In one place Castor and Pollux are mentioned, but merely as a synonym for the whole constellation of Gemini.[281] “Il petto del Leone ardente”[282] is perhaps Cor Leonis, the Heart of the Lion, for this is the name given to Regulus by both Ptolemy and Alfraganus. The “Maggior Fortuna”[283] of Purg. xix. 4, is a group of stars belonging to the two constellations of Aquarius and Pisces, in which the geomancers, who told fortunes by means of certain points traced at random, thought they saw a special series of these points,-:::..

It is generally agreed that the “gemme” of Purg. ix. 4, “poste in figura del freddo animale, Che con la coda percote la gente,”[284] are some stars of Scorpio which were shining on the eastern horizon just before the moon rose on the first night in the Island of Purgatory.

The zodiacal constellations in general are spoken of as “all the lights of his [the sun’s] path:” “Tutti i lumi della sua strada.” (Par. xxvi. 121, 122).

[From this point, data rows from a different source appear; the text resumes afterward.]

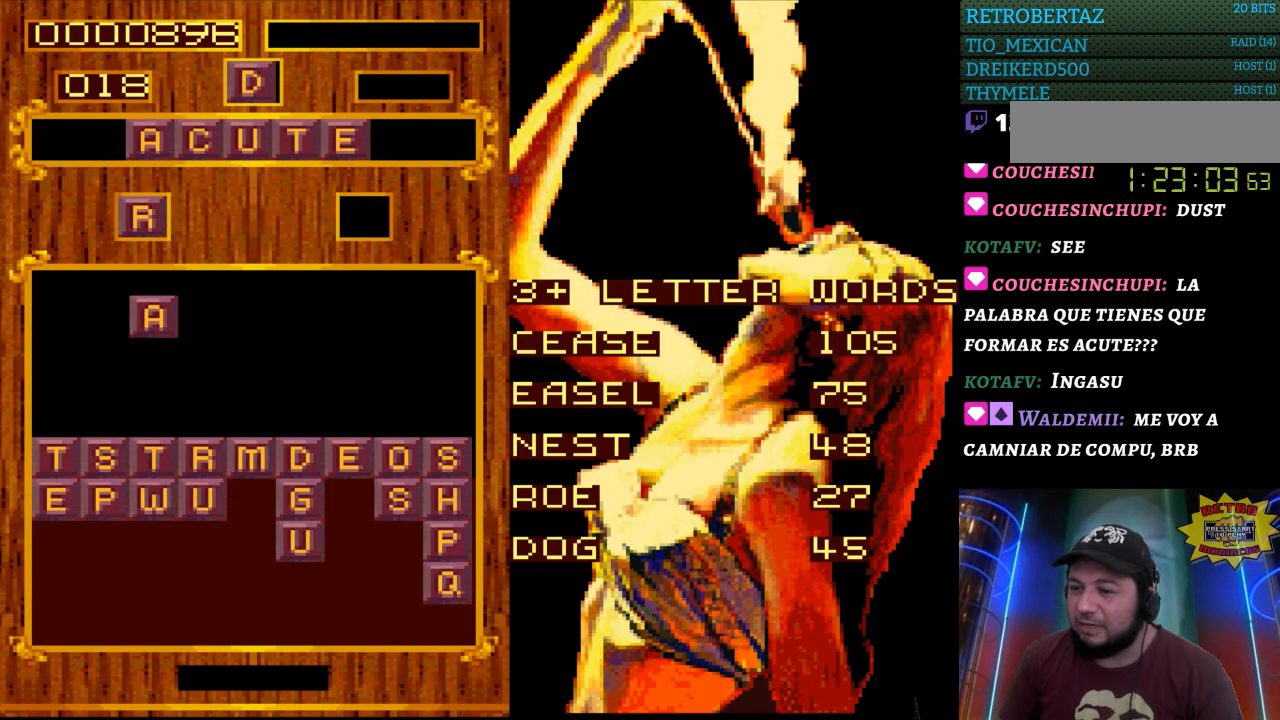
{"buttons": [], "events": []}
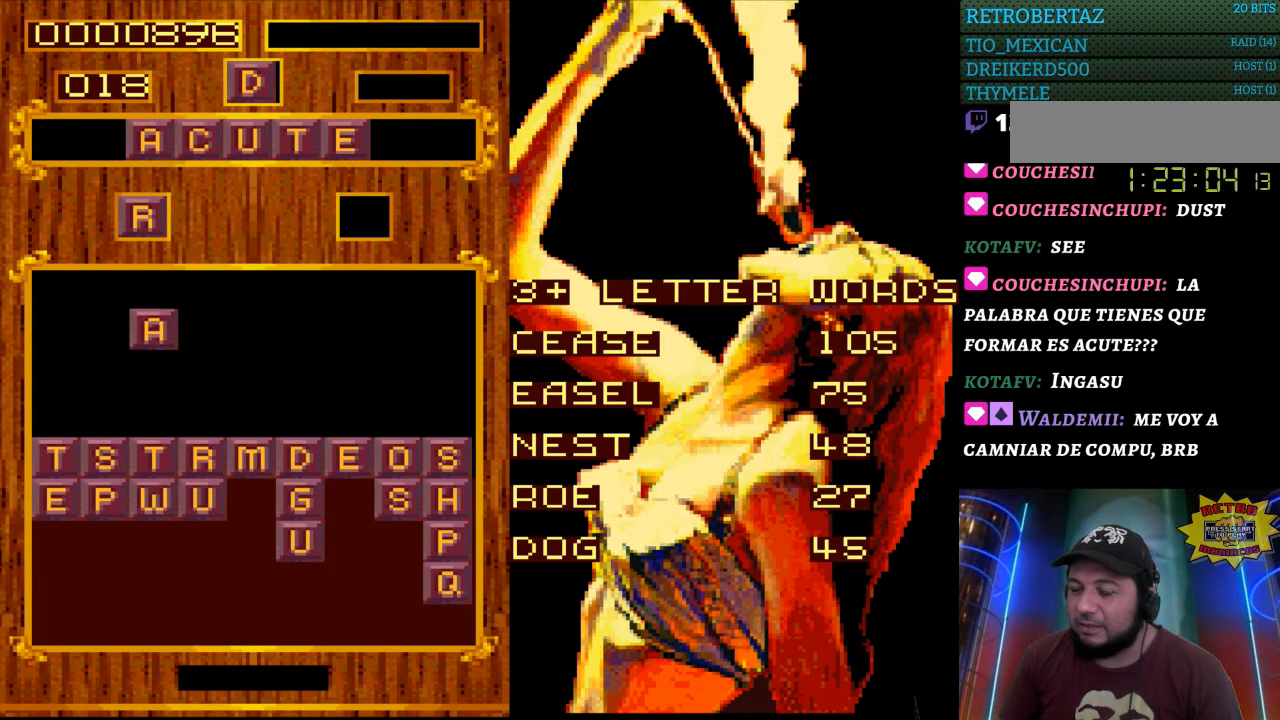
{"buttons": [], "events": []}
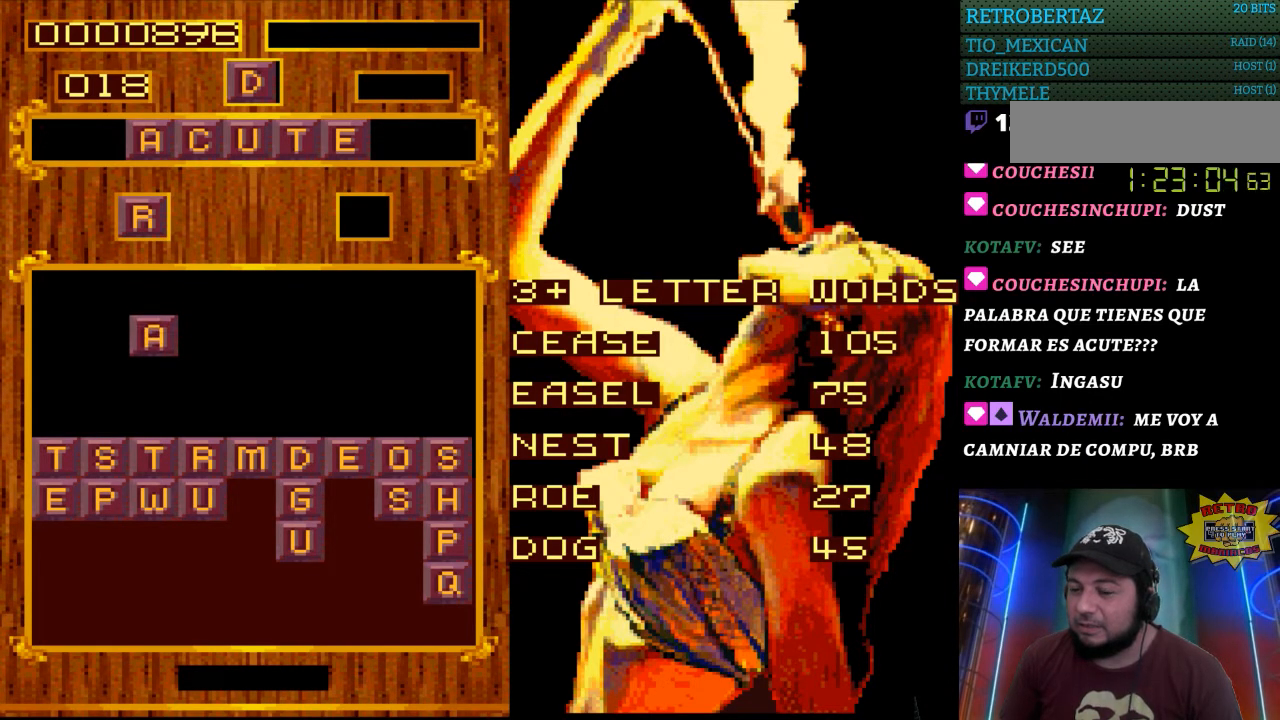
{"buttons": [], "events": []}
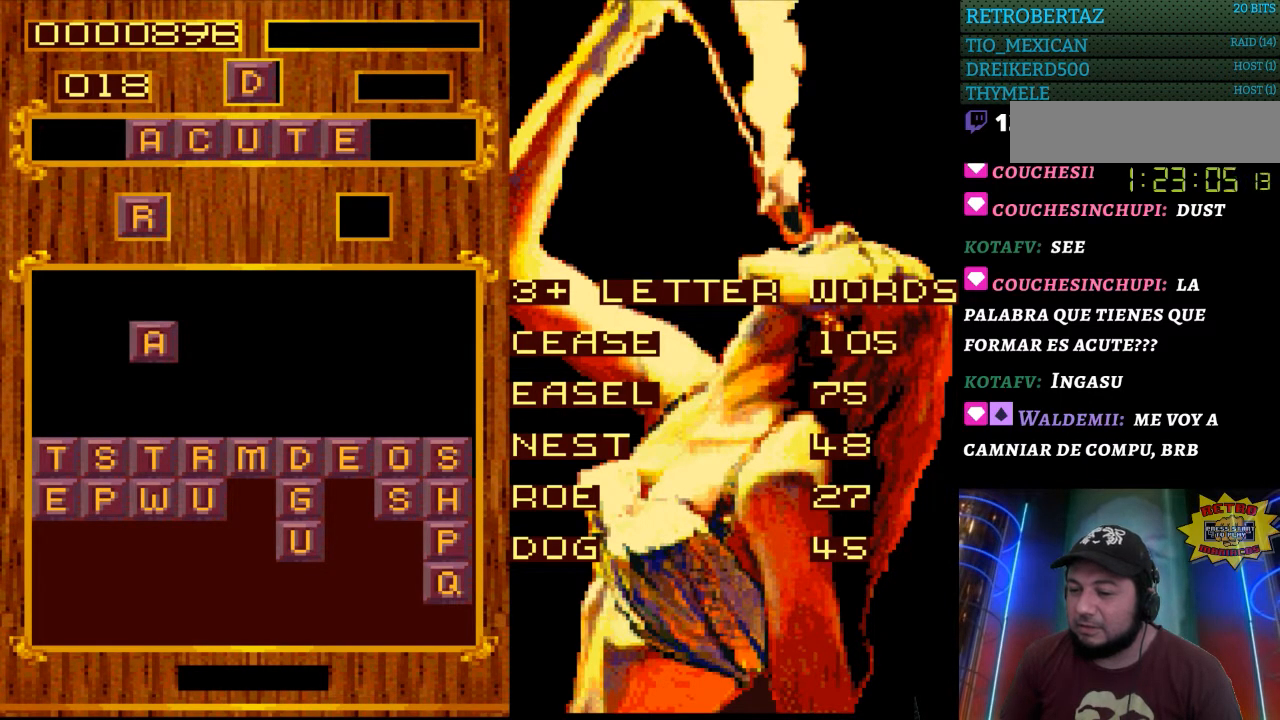
{"buttons": [], "events": []}
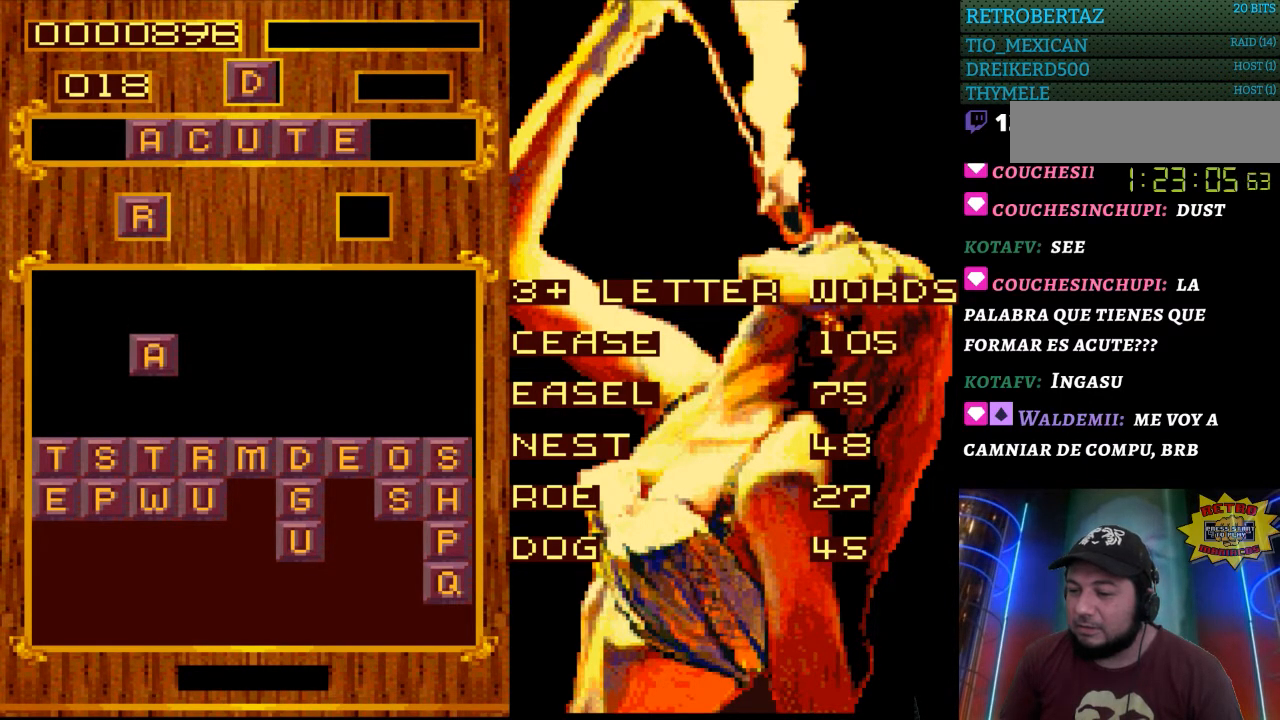
{"buttons": [], "events": []}
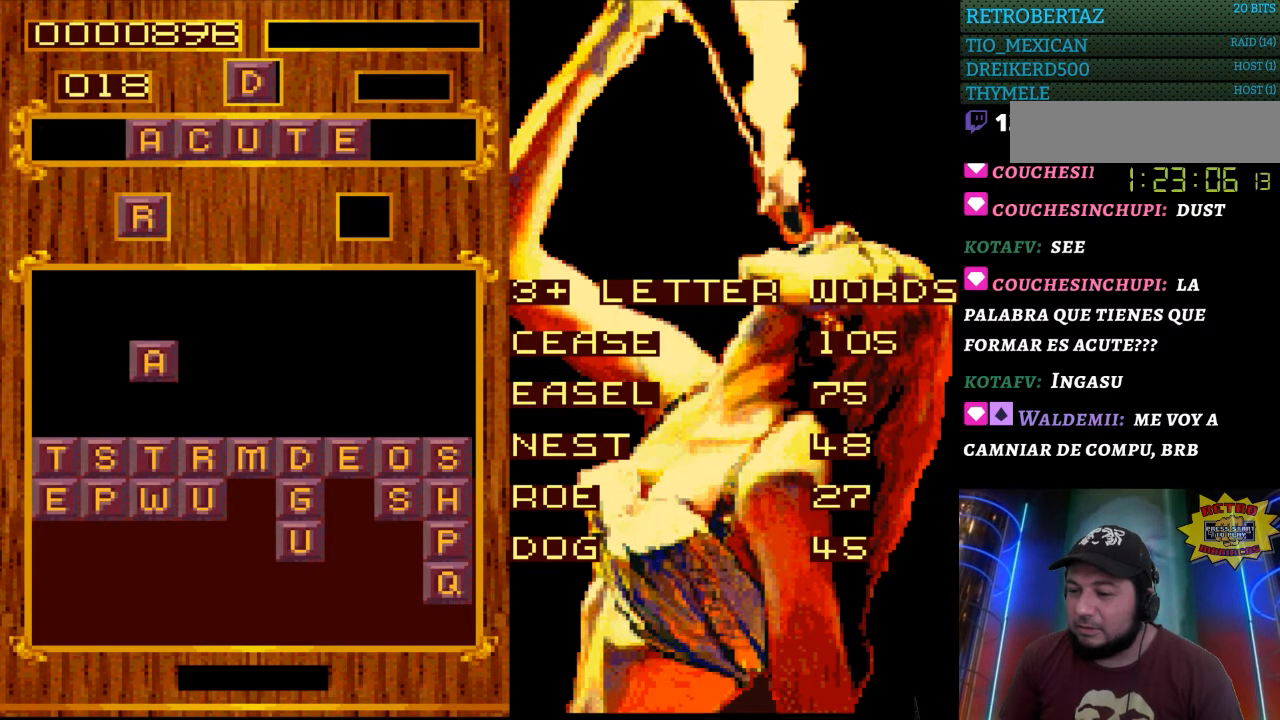
{"buttons": [], "events": []}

The pole star is described as the point of the axle round which the first sphere revolves.[285] The first sphere (or wheel, as it is called, with reference to its circling motion) is here the Primum Mobile, which was thought to cause the diurnal motion. This unique position gains for the pole star the name of “the star,” as for instance in Conv. III. v. 84, 85, where Dante says that a man standing at the north pole would have “la stella” directly over his head. And in Paradise he hears a voice among the spirits which makes him turn in its direction as the needle turns to the star—

“Voce, che l’ago alla stella Parer mi fece in volgermi al suo dove.”[286]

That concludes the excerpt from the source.